What ma knew and what the developer didn’t was that Mongo did not set a password by default, so the giddy engineer who mirrored their local setup when going to production just exposed the production database to the world as a free-for-all. That ended up just about how you would expect.

MongoDB is not the only culprit, either. There have been spectacular security breaches stemming from Amazon AWS allowing wide-open S3 buckets with public access ON by default.

Once the technology in question gets more complicated, so are the ways in which it can be misconfigured. Making your engineers administer Kubernetes is probably not the greatest of ideas, as the “working knowledge” is just enough to get it working but not enough to be aware of all the security caveats and pitfalls (and not just security, really).

Still, even if you are lucky enough to not have been ransomwared into oblivion, there will be a price…

It will cost you

Your cloud bill is directly proportional to the size of your team. In part to Conway’s Law, and in part because many workplaces give teams autonomy, which manifests as those teams piling on their favorite Cloud toys without any regard for performance, cost, security, or overall complexity.
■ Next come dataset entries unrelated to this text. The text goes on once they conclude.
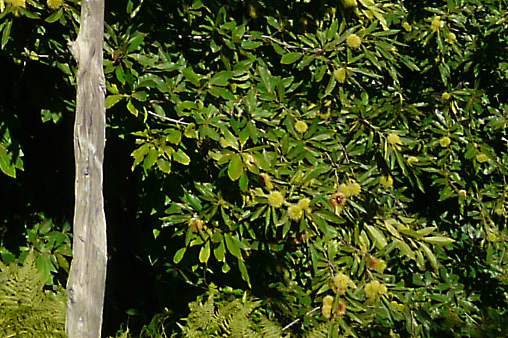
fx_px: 1707
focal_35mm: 121
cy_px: -395
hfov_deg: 16.0
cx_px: -160
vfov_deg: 10.2
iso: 100
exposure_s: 1/500
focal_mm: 4.9
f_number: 5.6
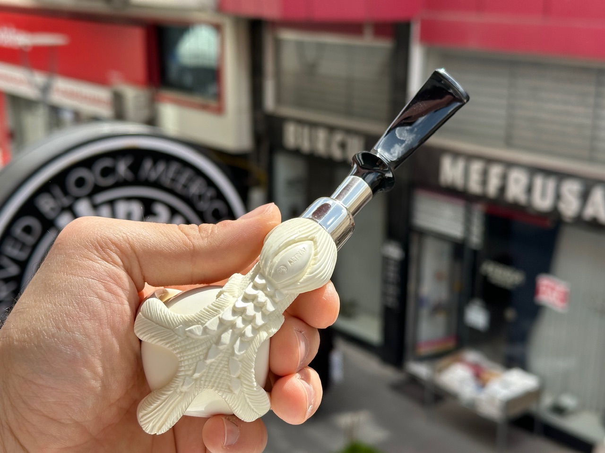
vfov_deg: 30.3
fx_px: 839
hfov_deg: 39.7
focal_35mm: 48
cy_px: 226
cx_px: 302
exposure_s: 1/2252
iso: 64
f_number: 1.78
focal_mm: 6.86
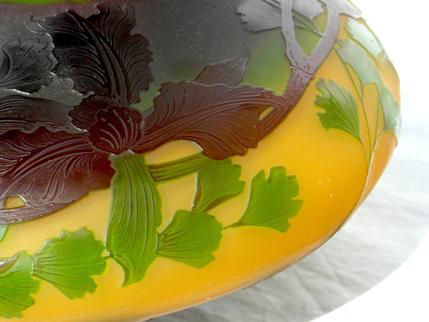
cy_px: 161
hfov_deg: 22.3
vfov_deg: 16.8
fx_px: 1091
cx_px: 214
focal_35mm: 88
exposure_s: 1/250
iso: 80
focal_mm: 14.3
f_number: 5.6
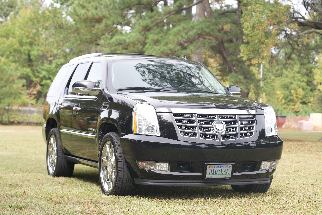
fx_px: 761
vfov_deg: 16.1
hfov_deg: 23.9
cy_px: 108
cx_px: 161
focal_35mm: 85
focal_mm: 85
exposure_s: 1/200
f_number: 4.5
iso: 160
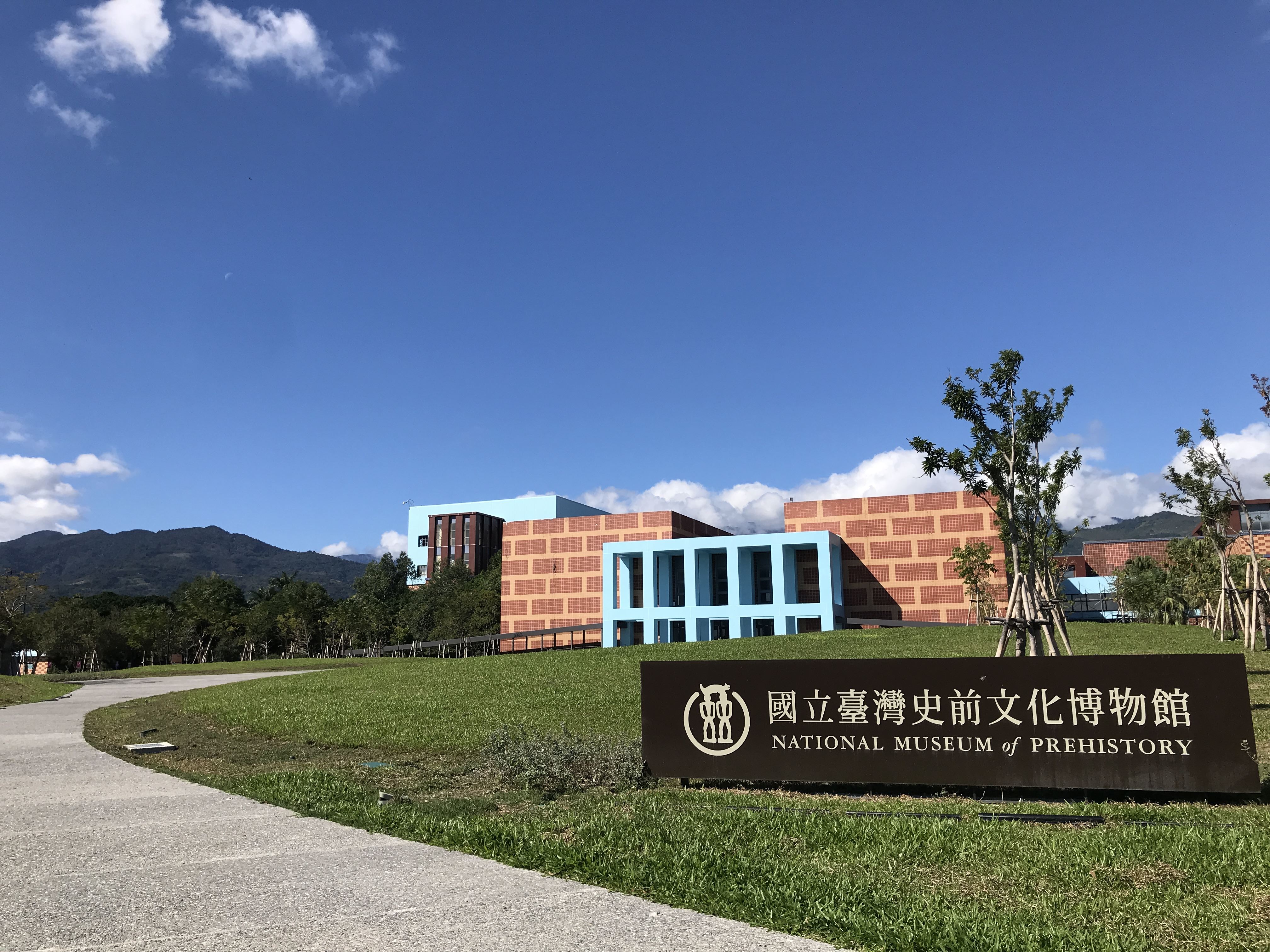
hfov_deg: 63.4
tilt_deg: +11.2
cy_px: 476
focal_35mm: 28
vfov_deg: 49.7
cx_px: 635
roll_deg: +0.3
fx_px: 1027
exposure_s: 1/3300
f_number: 1.8
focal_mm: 3.99
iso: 20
As your engineers add whatever they desire to your already extensive cloud infrastructure, who really gets down and dirty with a cloud cost calculator? Who analyzes the redundancies, or cheaper and simpler ways? Who gets to validate that rebuilding your entire application in Lambda is not just someone’s resume-driven development effort but a pragmatic decision, not resulting in nasty performance and cost surprises? Who tracks how much data is stored where, accumulating in cost every month? Can it be moved? Deleted? Compressed and archived? Give me a second - I will get right on that after I finish my standup, two Zoom meetings, prep to conduct an interview, attend to technical debt, and spin up another goddamned microservice.

With the Cloud, everything seems reasonably priced and simple - at first, until someone notices the bill. In these lean times, when tech companies are forced to be only reasonably frugal, everything seems fine - and then it’s a code red emergency with all hands on deck. “Our cloud bill is too high, fix it!”

A shallow, ocean-sized puddle of knowledge

Non-stop learning is part of this job, but the ever-growing amount of things to know is relentless and even paralyzing. Basic knowledge of things like database indexes and server-side rendering is passé.

In this environment, expecting software engineers to also be masters of Clouds is, as we say, an anti-goal.